目睹这头大象是怎么跳的舞。以下是我在Ubuntu 12.10下面安装JDK以及Hadoop的整个过程。
说明:在最开始时,我在网上各处搜比较妥当的安装hadoop的方法,过程比较纠结;后来才发现直接在官方文档中就可以找到可靠的安装过程,传送门:Hadoop Single Node Setup
一、安装Java开发环境(Ubuntu自带openjdk:可java -version查看版本;或执行sudo apt-get install java提示已安装openjdk)
1、火狐下载jdk-6u37-linux-i586.bin,下载后原目录为:/home/baron/Downloads/
2、在/usr/下新建java目录:sudo mkdir /usr/java
3、拷贝文件至该新建目录:sudo cp /home/baron/Downloads/jdk-6u37-linux-i586.bin /usr/java
4、更改文件权限,使之可以运行:sudo chmod u+x jdk-6u37-linux-i586.bin
5、运行该文件:sudo jdk-6u37-linux-i586.bin 。至此,usr/java/目录下面有一个bin文件包jdk1.6.0_37,以及解压后的同名文件夹。
6、在profile中配置jdk环境变量:sudo vi /etc/profile,并在后面加上一下几行(千万不能输错,否则进不了桌面系统,如出现该情况:ctrl+alt+F1进入root环境,验证用户名密码,执行:vi /etc/profile正确修改文件):
export JAVA_HOME=/usr/java/jdk1.6.0_37
export PATH=$JAVA_HOME/bin:$PATH
export CLASSPATH=.:$JAVA_HOME/lib/dt.jar:$JAVA_HOME/lib/tools.jar
二、安装ssh(hadoop使用ssh来实现cluster中各node的登录认证,免密码ssh设置在后文中有介绍)
sudo apt-get install ssh
三、安装rsync(该版本Ubuntu已自带rsync)
sudo apt-get install rsync
四、安装hadoop
1、创建hadoop用户组以及用户:
sudo addgroup hadoop
sudo adduser --ingroup hadoop hadoop
在/home/下会有一个新的hadoop文件夹,此时最好切换至新建的hadoop用户登陆Ubuntu。
________
请根据上文关于安装JDK与Hadoop的过程，回答以下问题：
1. 在/usr/下新建的目录的完整路径是什么？
2. 文中称hadoop使用ssh来实现什么？
3. 创建hadoop用户组所用的命令是什么？

● **数据清单**:
________
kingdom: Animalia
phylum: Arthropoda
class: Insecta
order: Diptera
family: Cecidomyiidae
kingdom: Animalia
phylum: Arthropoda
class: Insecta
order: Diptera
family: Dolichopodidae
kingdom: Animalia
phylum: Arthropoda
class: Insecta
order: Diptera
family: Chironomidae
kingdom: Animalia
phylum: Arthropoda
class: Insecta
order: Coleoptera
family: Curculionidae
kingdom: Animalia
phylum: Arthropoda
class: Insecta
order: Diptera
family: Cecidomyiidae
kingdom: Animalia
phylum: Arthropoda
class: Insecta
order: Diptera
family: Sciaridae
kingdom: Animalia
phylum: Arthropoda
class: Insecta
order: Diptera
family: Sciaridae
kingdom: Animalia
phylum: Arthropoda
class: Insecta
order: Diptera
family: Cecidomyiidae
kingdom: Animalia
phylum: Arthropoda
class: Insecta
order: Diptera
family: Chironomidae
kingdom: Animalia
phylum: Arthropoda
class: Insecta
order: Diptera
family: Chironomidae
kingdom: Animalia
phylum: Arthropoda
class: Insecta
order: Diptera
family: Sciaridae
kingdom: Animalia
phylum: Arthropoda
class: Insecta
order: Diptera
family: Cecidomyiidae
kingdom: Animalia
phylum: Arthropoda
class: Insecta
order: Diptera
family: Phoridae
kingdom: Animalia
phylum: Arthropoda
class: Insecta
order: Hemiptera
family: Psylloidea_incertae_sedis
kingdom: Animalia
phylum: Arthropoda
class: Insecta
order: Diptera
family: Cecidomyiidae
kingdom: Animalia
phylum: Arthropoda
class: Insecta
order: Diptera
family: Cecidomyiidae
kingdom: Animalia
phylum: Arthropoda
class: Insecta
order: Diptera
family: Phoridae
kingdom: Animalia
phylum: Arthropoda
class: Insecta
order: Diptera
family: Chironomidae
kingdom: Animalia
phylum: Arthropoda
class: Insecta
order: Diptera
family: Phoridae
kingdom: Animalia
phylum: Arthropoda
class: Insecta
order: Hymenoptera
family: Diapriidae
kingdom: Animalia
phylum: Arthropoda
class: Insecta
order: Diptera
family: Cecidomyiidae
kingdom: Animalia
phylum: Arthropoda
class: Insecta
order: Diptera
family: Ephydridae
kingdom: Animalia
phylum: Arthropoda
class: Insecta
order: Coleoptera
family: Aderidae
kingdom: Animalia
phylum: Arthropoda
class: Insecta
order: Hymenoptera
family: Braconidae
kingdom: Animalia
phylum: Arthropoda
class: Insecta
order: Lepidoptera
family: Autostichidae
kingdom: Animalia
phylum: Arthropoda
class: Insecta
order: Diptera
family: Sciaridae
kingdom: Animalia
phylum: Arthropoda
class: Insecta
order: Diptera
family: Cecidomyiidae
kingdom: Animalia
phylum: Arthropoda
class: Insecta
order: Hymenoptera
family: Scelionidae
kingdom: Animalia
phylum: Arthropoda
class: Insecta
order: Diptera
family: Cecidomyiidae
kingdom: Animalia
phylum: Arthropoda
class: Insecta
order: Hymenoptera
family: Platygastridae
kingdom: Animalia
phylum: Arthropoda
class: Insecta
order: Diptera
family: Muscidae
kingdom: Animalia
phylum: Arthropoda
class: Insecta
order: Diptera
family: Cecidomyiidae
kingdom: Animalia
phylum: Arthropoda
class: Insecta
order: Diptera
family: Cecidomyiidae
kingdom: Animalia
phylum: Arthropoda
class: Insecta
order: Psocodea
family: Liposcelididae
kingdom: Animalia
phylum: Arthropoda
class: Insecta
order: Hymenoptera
________
● **答复**:
1. /usr/java
2. cluster中各node的登录认证。
3. sudo addgroup hadoop